Abstract

Gaelic games have repeatedly provided a resonant motif through which (perceived) aspects of Irish identity have been encapsulated and represented in film. This process extends to the contemporary context wherein Ireland has experienced huge changes, economically and socially. While Gaelic games are less a prominent feature of contemporary fiction film (with notable exceptions), the cinematic has now been incorporated and integrated into major sporting occasions themselves, including the Laochra pageant, one of the largest and most viewed commemorative events held in Ireland in 2016. Laochra was organised by the Gaelic Athletic Association (GAA), and broadcast live by the Irish medium broadcaster TG4 on Sunday April 24th, exactly one hundred years to the day after the first shots were fired in the Easter Rising. The GAA was a key force in defining Irish identity in the late nineteenth and early twentieth centuries and it was one of the most active organisations in 2016 in evoking that period and commemorating events surrounding the Rising.

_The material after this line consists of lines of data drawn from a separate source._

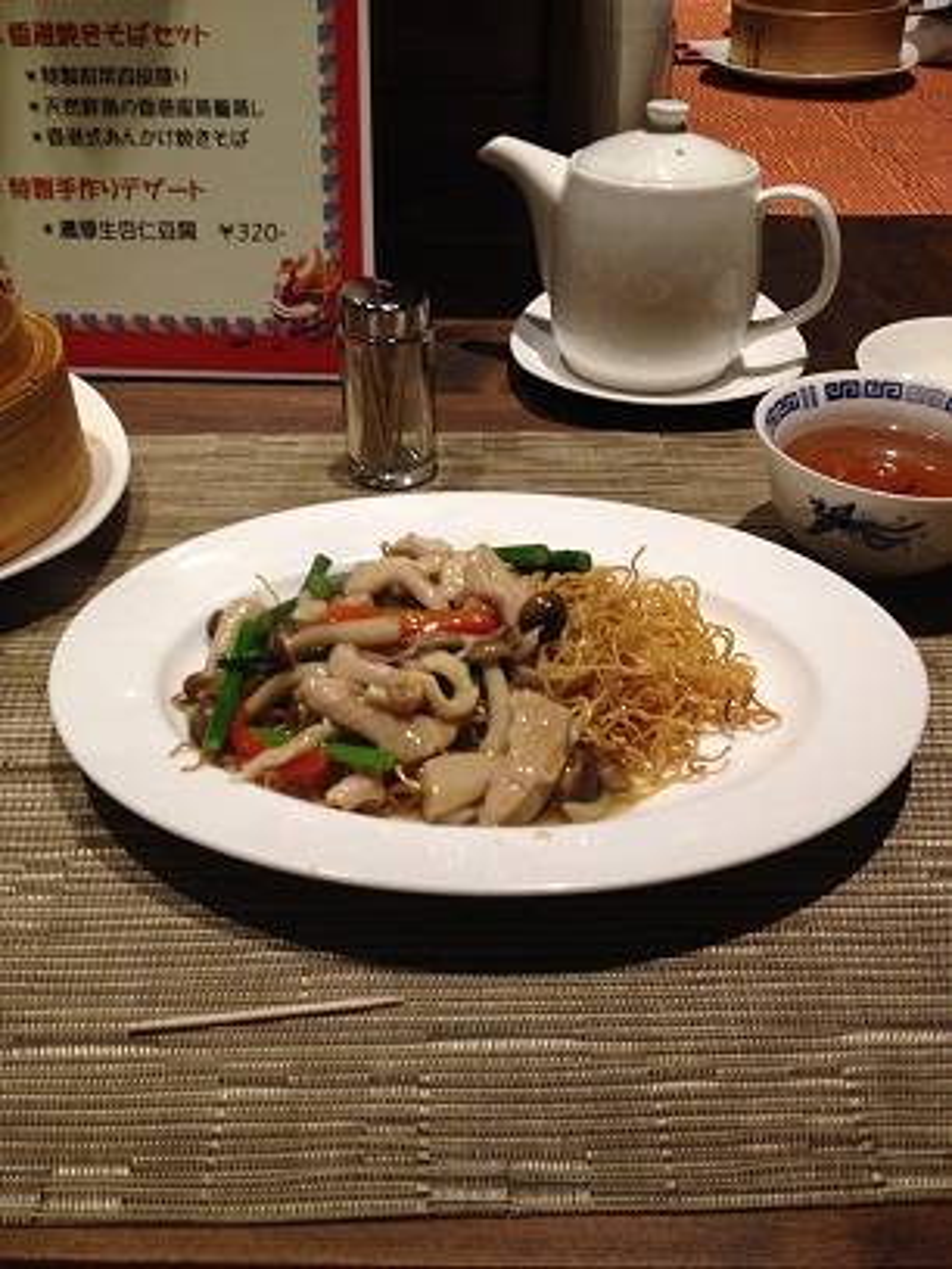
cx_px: 476
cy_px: 634
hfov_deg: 40.7
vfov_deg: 52.6
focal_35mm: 35
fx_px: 1283
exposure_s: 1/20
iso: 64
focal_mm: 4.28
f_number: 2.4
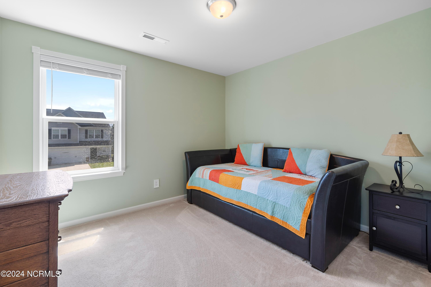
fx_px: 180
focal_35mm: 15
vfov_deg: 77.3
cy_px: 144
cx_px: 216
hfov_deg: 100.4
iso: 100
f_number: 4.5
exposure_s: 1/6
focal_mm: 10
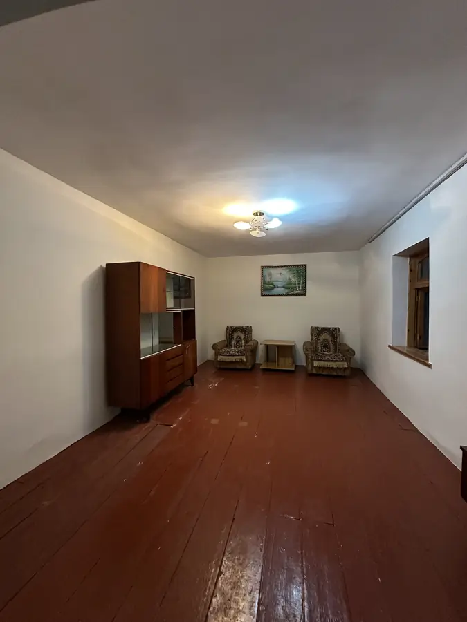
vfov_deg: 102.1
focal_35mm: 14
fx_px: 252
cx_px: 234
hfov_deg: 85.7
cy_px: 311
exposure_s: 1/50
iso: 320
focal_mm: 2.22
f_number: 2.2
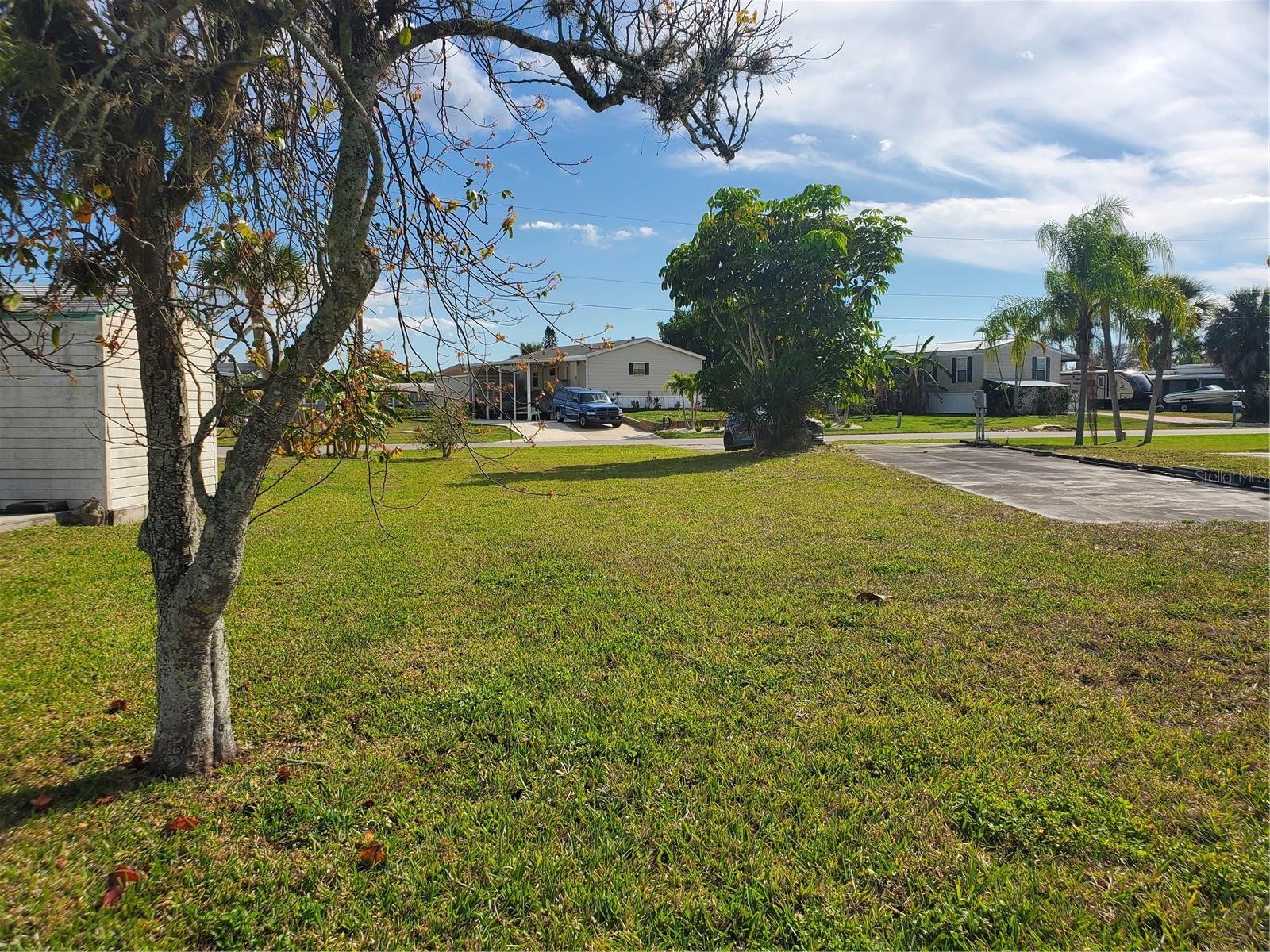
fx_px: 954
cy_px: 476
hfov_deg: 67.3
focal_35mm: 26
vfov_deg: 53.1
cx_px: 635
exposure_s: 1/2254
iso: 50
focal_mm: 4.3
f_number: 2.4
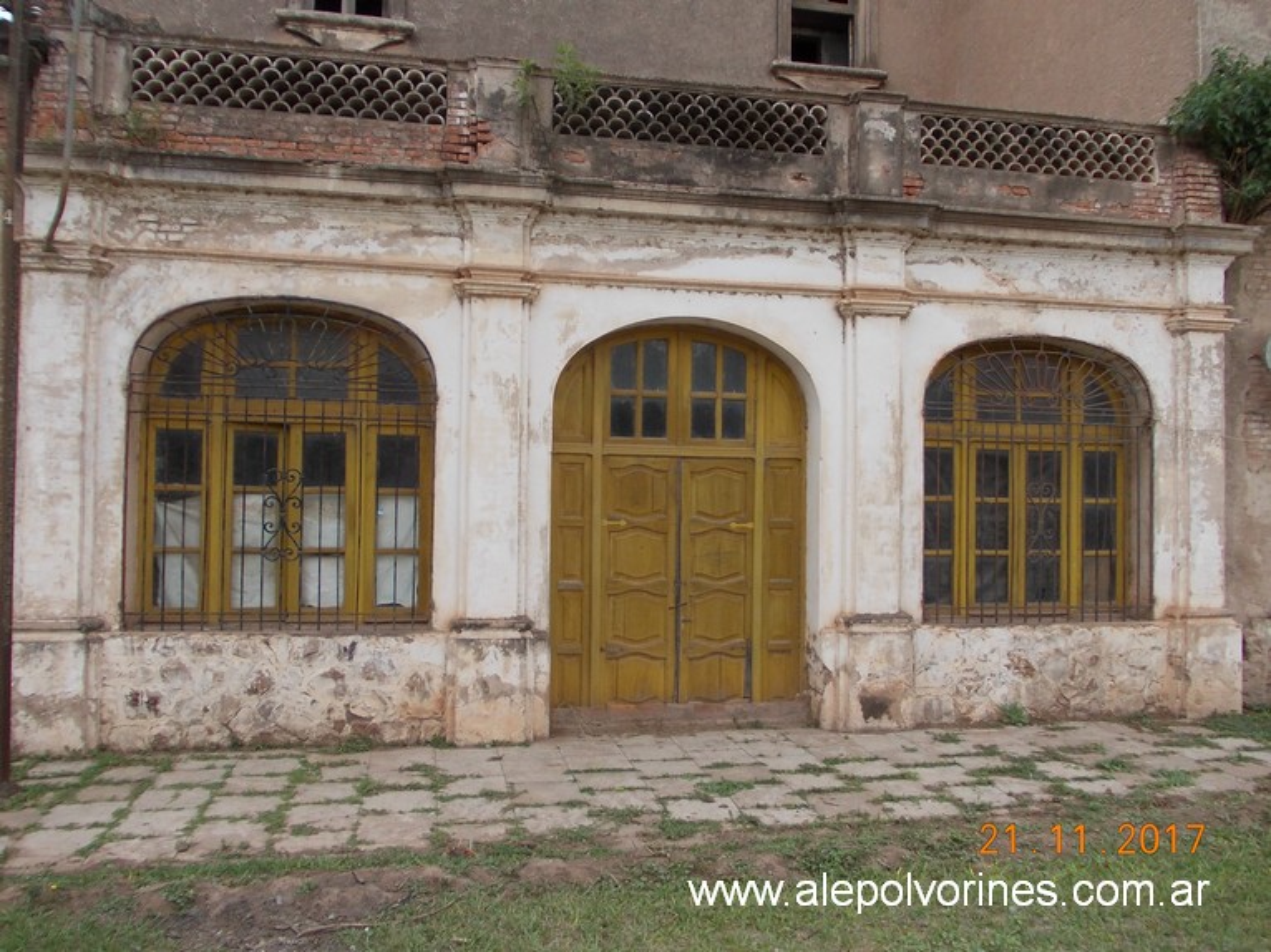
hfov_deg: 63.5
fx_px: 1028
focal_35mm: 28
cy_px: 476
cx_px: 636
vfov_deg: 49.7
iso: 80
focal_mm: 4
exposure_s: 1/320
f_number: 2.7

I have included a question mark, however, in the title of this paper – taken from the title of the penultimate scene in the Laochra pageant – as I want to raise questions in this article as to the new Ireland that was configured in Laochra, both in terms of how ‘new’ this configuration actually was (given its indebtedness to older Irish iconography) and the problematic manner in which Irishness was depicted, particularly in terms of gender and militarism.